Assignment
Rewrite the data below, swapping every "slice" for "segment" and leaving everything else unchanged. Omit the pictures from your answer.

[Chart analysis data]
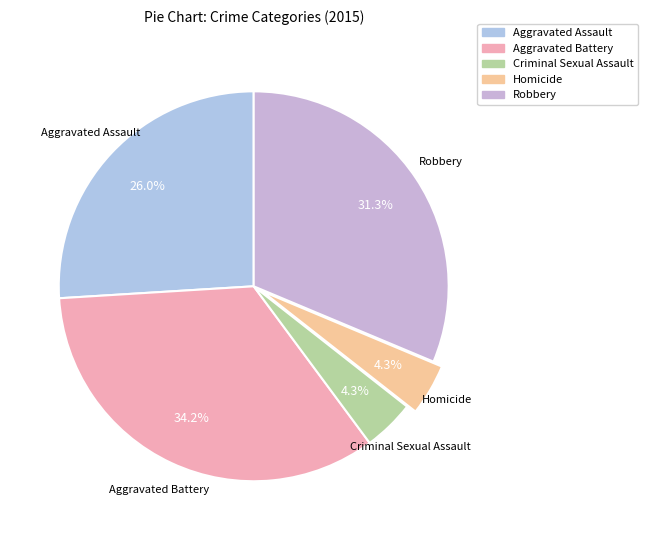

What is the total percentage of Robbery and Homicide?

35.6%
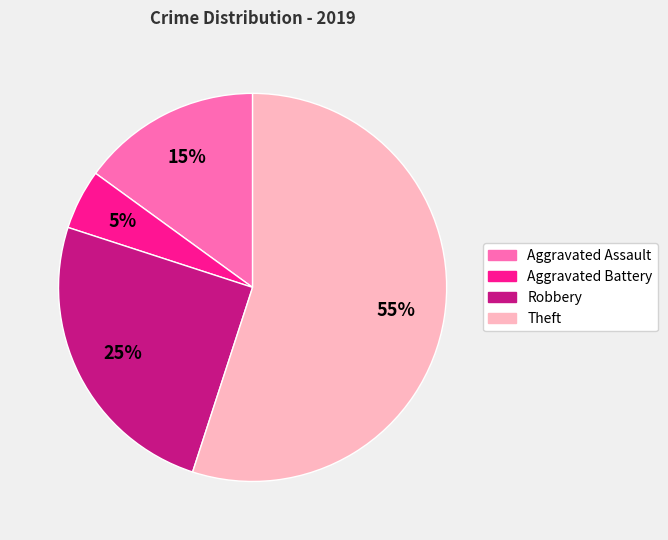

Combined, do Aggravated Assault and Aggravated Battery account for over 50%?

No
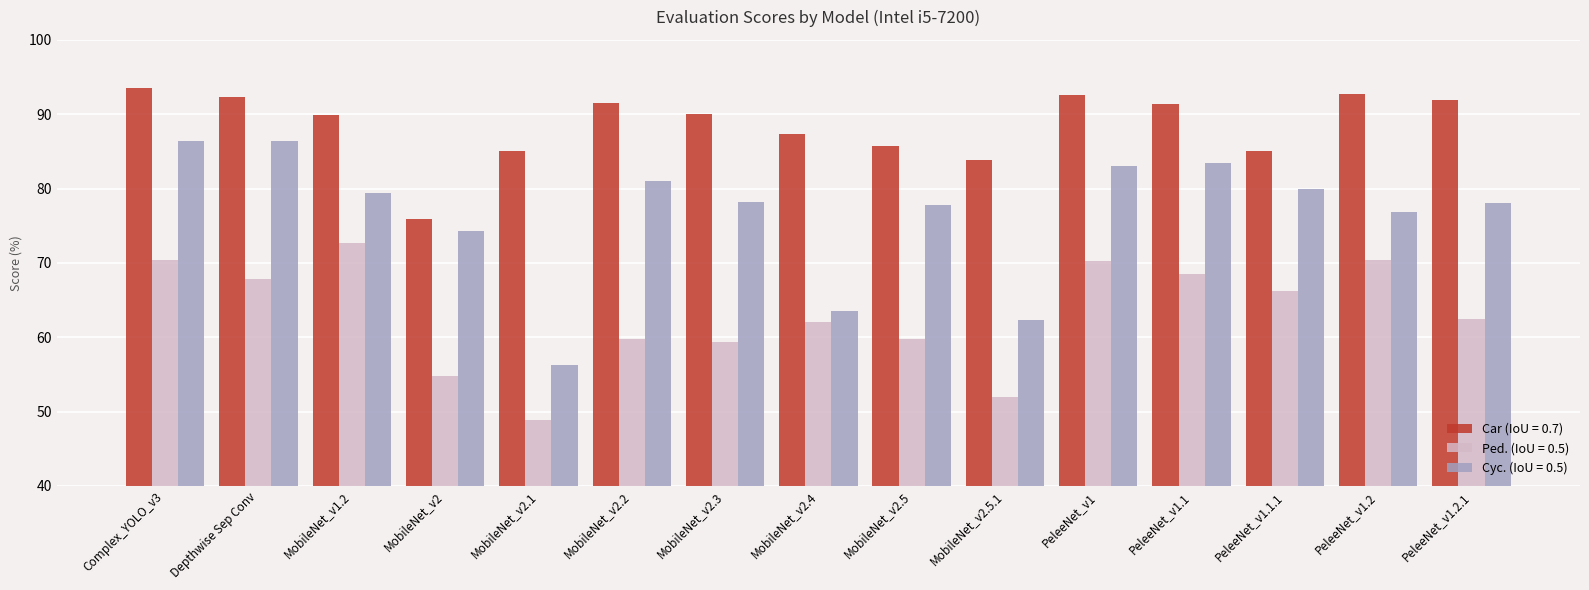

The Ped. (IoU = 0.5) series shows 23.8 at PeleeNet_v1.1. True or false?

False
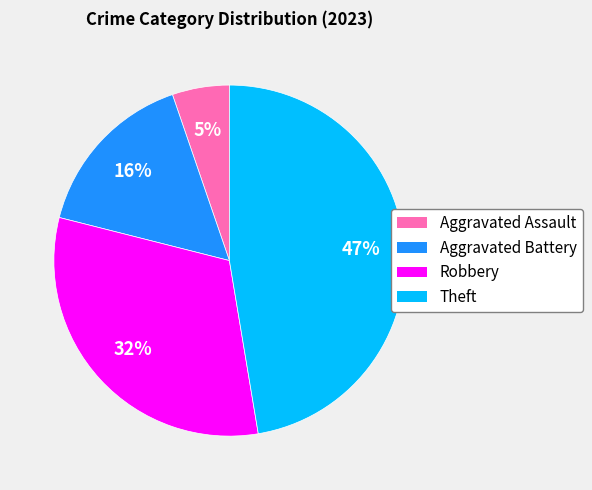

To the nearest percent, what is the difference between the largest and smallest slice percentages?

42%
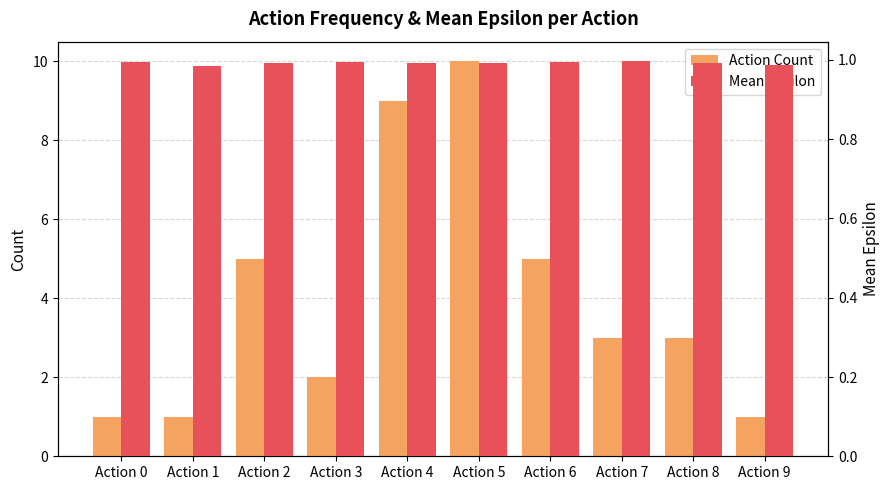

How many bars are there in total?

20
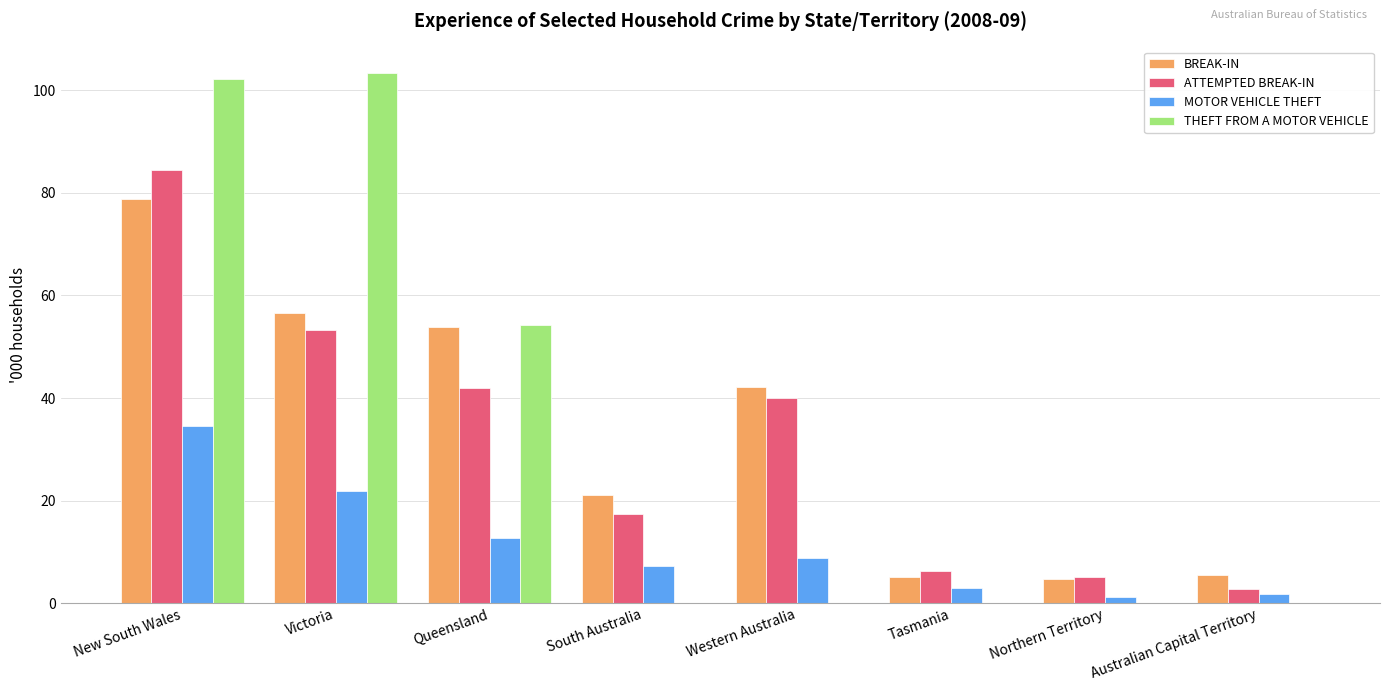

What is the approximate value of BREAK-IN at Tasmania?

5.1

Reply
What is the total percentage of Robbery and Homicide?

35.6%

Combined, do Aggravated Assault and Aggravated Battery account for over 50%?

No

The Ped. (IoU = 0.5) series shows 23.8 at PeleeNet_v1.1. True or false?

False

To the nearest percent, what is the difference between the largest and smallest segment percentages?

42%

How many bars are there in total?

20

What is the approximate value of BREAK-IN at Tasmania?

5.1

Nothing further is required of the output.